STOP HERE UNTIL INSTRUCTED TO MOVE ON

We will now start to investigate different loss functions.  
At this link, find a list of loss functions available through Keras: https://keras.io/api/losses/
And the list of available optimizers given here: https://keras.io/api/optimizers/

Exercise 1: Write the loss function to calculate the mean absolute error (MAE) loss.

$ MAE = \sum \limits _{i=1} ^{N}\frac{|y_{i}-\hat y_{i}|}{N} $

In [None]:
def MAELoss(y_true, y_pred):
    #y_true is a vector of ground truth values
    #y_pred is a vector of data predictions
    
    
    return loss

Exercise 2: Consider a more complex loss function in which we want to evaluate both the MAE and the MSE (mean squared error), but more heavily weight the MSE? Write a loss function that can take weighting parameters as inputs for the MAE and MSE. Try utilizing this loss to train the regression model you wrote above.

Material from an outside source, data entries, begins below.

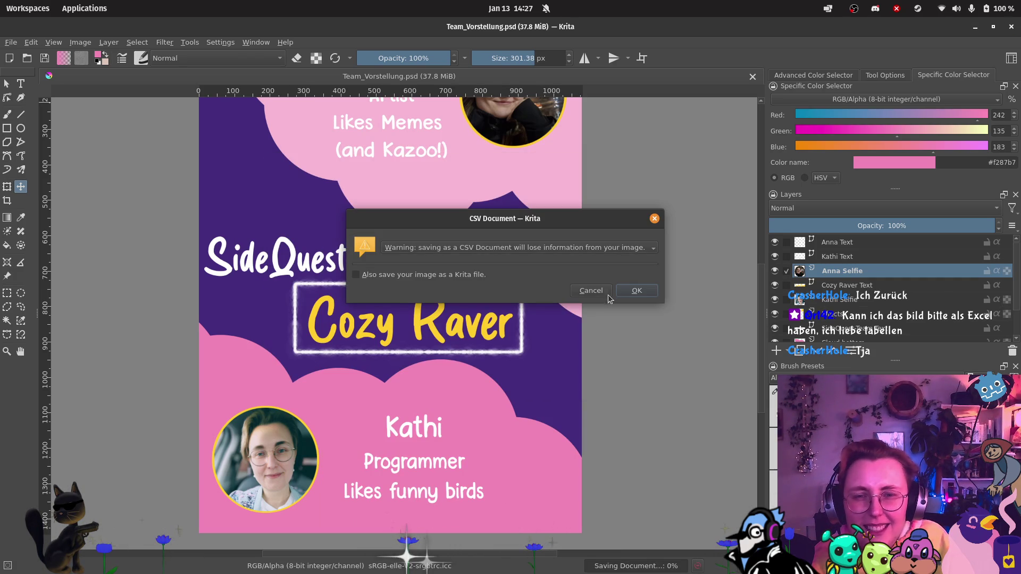
left_click(636, 291)
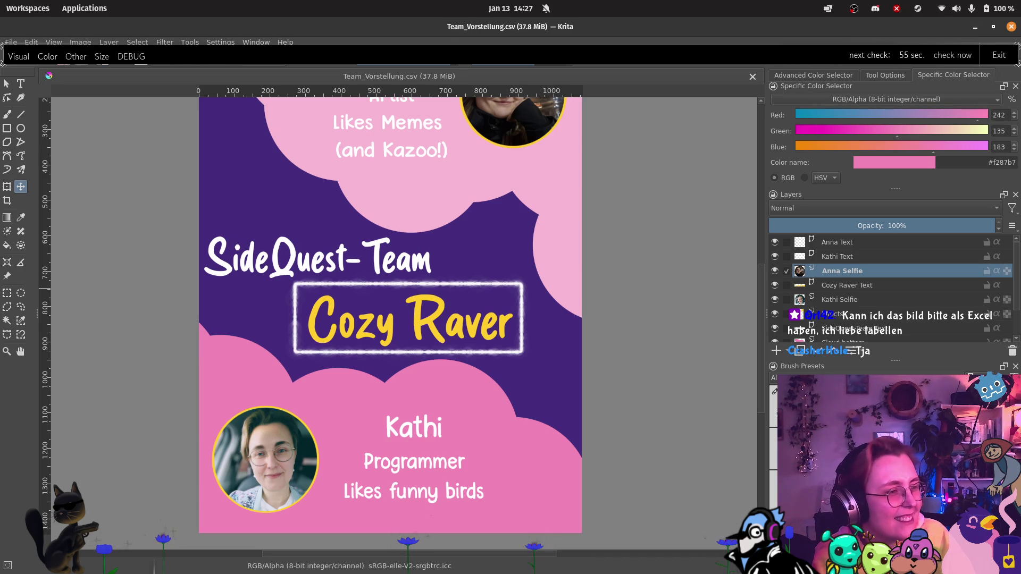
Step: Open Team_Vorstellung.csv from the cozy raver folder in LibreOffice Calc with default import settings
key("super+e")
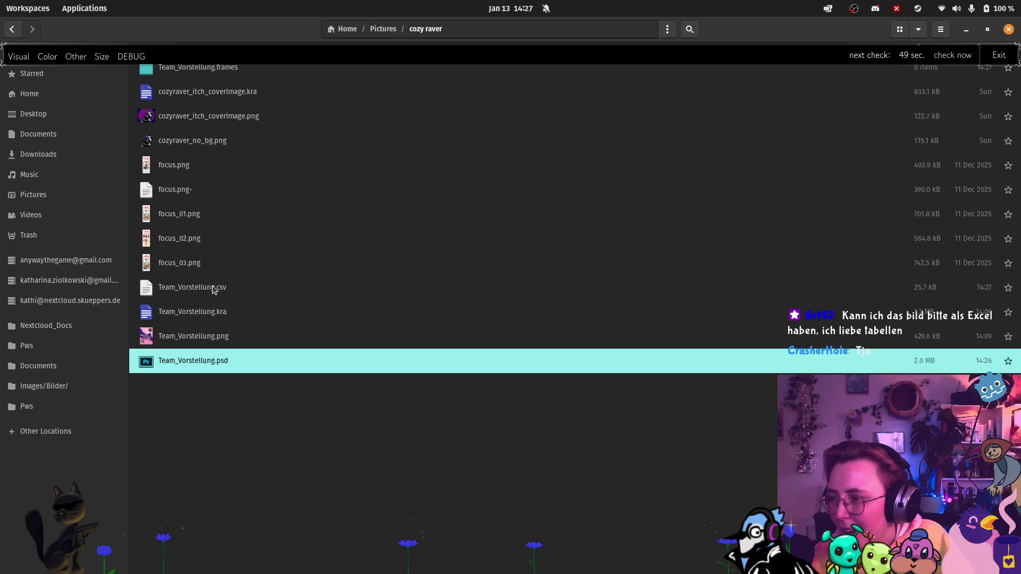
double_click(213, 289)
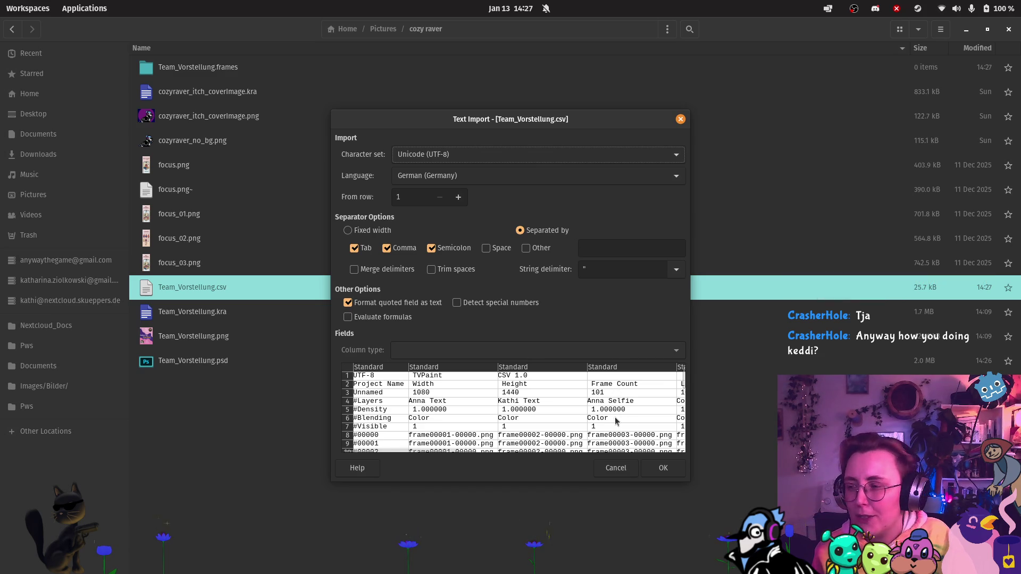
left_click(665, 468)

$ MSE = \sum \limits _{i=1} ^{N}\frac{(y_{i}-\hat y_{i})^{2}}{N} $

In [None]:
def weighted_MSE_MAE_loss(y_true, y_pred, weightMSE, weightMAE):
    
    
    return loss

STOP HERE UNTIL INSTRUCTED TO MOVE ON

Finally, we will have a brief demonstraion of how we can utilize a convolutional neural network for a more complex task: image classification.  We begin by loading in an image and reformatting it to the image size specified by the model architecture (224 pixels by 224 pixels).  

In [None]:
image = load_img('../data/cat_image.jpg', target_size=(224,2224))
image = img_to_array(image)
image = np.expand_dims(image, axis=0)

Now, let's load a pre-trained image classification model provided by Keras

In [None]:
model = VGG19(include_top=True, weights='imagenet')
y_image = model.predict(image)
print(np.shape(y_image))